Mia is entered in the National Marrow Donor Program registry but a match was found much closer to home — her 8-year-old sister Santanna. It is Santanna’s stem cells that most closely match Mia’s human leukocyte antigen (HLA) type.
HLA markers are special proteins found on most cells in the body. The immune system uses these proteins — or markers — to recognize which cells belong in the body and which do not.Mia will undergo a procedure to remove the excess iron from her body, and she will need a week’s worth of chemotherapy to kill her immune system before the transplant.
After the transplant, she’ll stay in Memphis for at least 100 days; Santanna will stay at least a week. The transplant will take Santanna’s healthy cells and give them to Mia through a central line in a vein in her chest. The goal of the transplant is to replace unhealthy stem cells with new, healthy ones. If all goes well, the healthy stem cells will find their way to the bone marrow and being to function and produce blood cells normally.
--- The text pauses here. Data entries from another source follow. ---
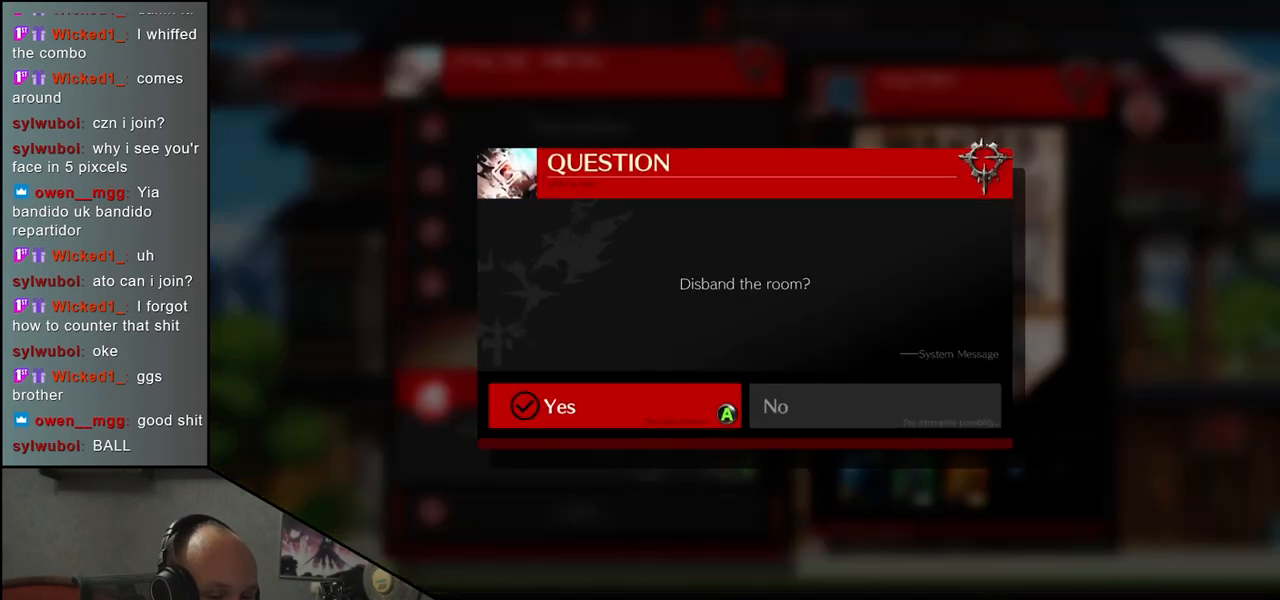
{"buttons": [], "left_stick": "center", "events": []}
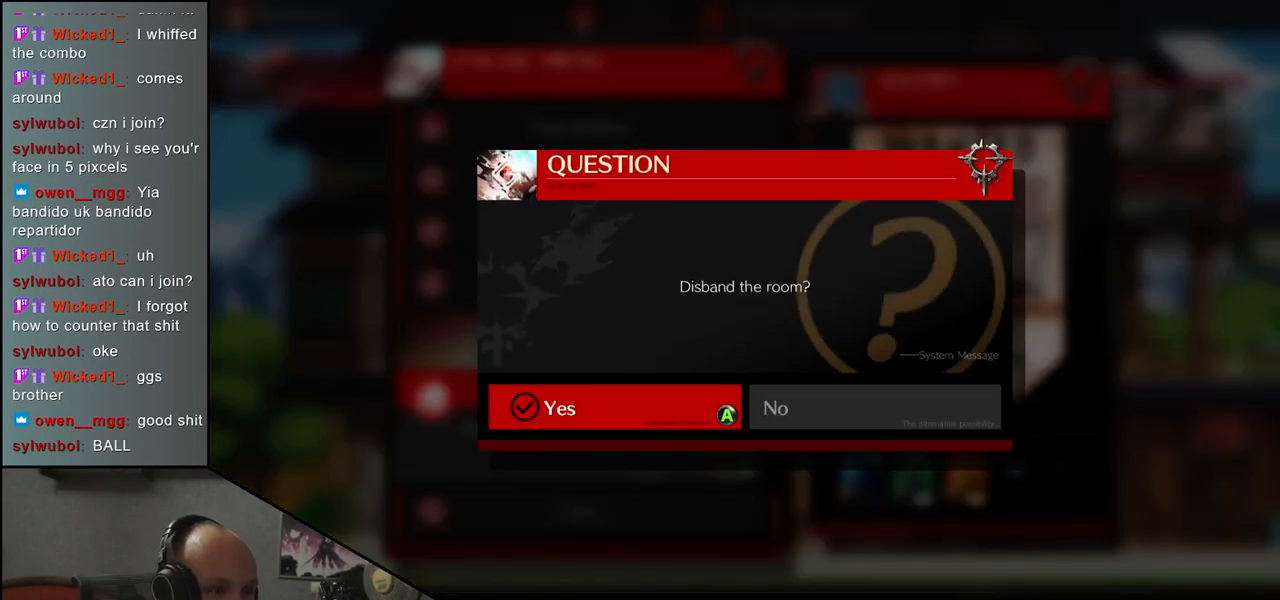
{"buttons": [], "left_stick": "center", "events": [[67, "SQUARE", "down"], [167, "SQUARE", "up"]]}
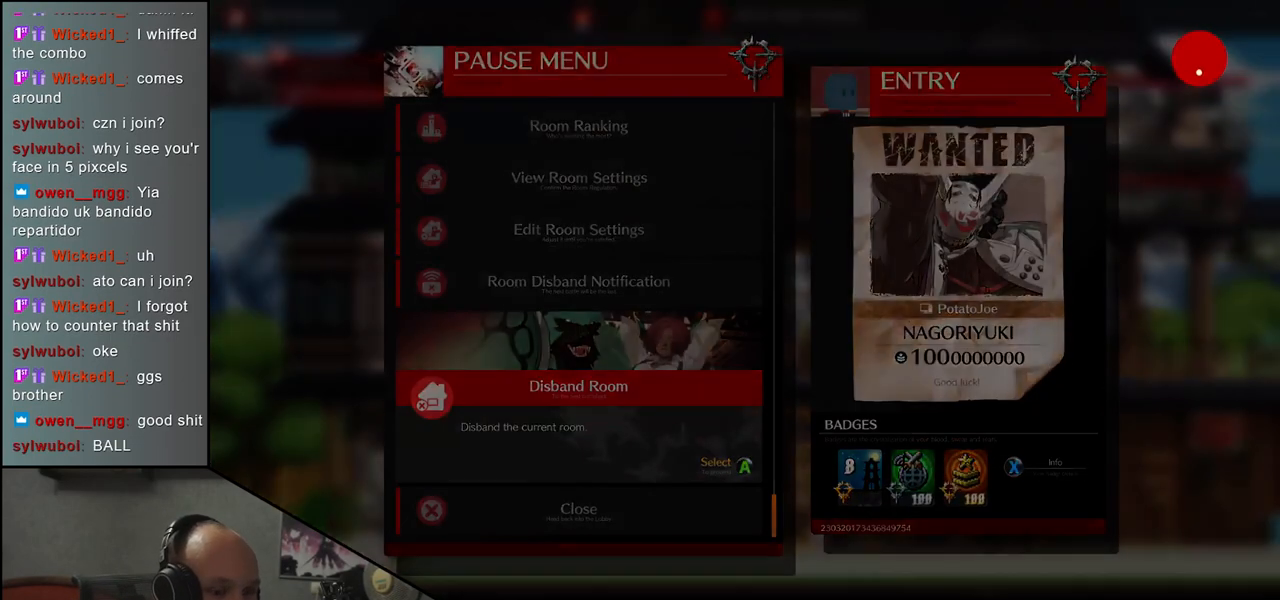
{"buttons": [], "left_stick": "center", "events": []}
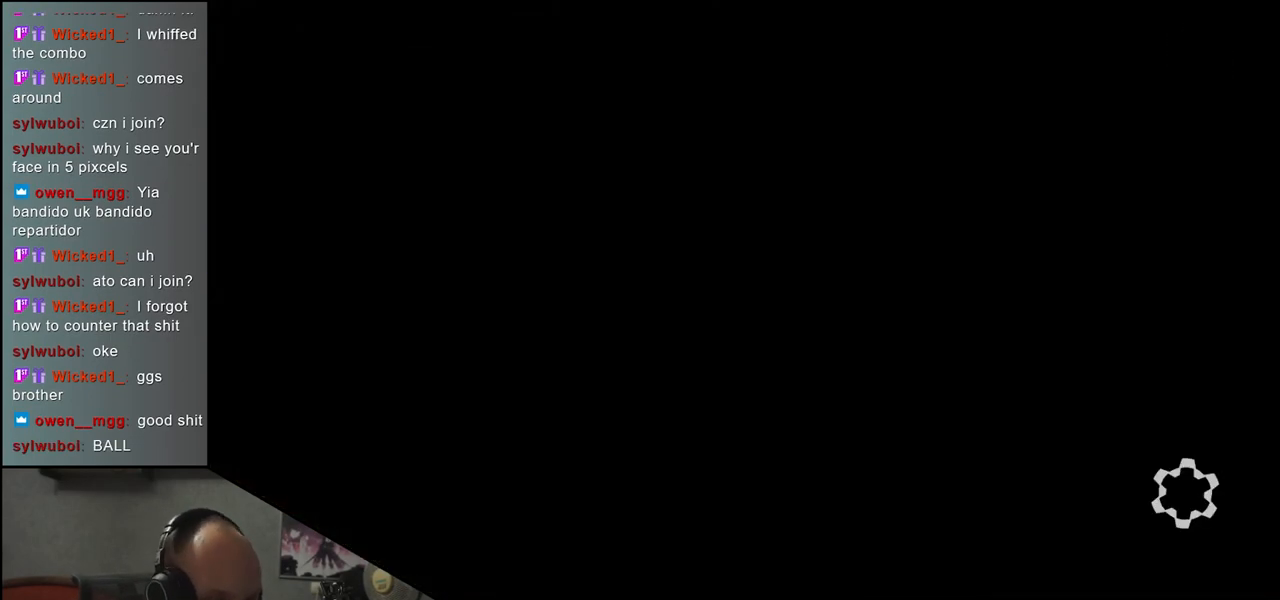
{"buttons": [], "left_stick": "center", "events": []}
Even after Mia is home — after the 100 days — she will have to be closely protected from potential infection.
“The immune system is the last thing to come back,” Tina said.
Santanna, a third-grader at Shoemaker Elementary School, understands the importance of what she’s doing for her younger sister, but hasn’t been told how the bone marrow will be extracted from her body. Doctors have advised the Taylors not to explain the procedure just yet.
“She understands that if Mia doesn’t have this transplant, she will probably get really, really sick,” Tina said.
St. Jude is internationally recognized for its pioneering research and treatment of children with cancer and other catastrophic diseases, but this care comes at immense cost. No family ever pays St. Jude for anything, and the hospital’s daily operating cost is $1.8 million, which is primarily covered by public contributions. So moved by the patients and care they’ve already seen at St. Jude in Memphis, the Taylors are doing their part to raise money for the hospital. Last weekend, they held a bake sale fund-raiser in Weber City, with all proceeds going to the hospital.
“There’s people from all over the world [treated at St. Jude],” Judy Taylor said. “You just can’t explain it until you’ve seen the children.”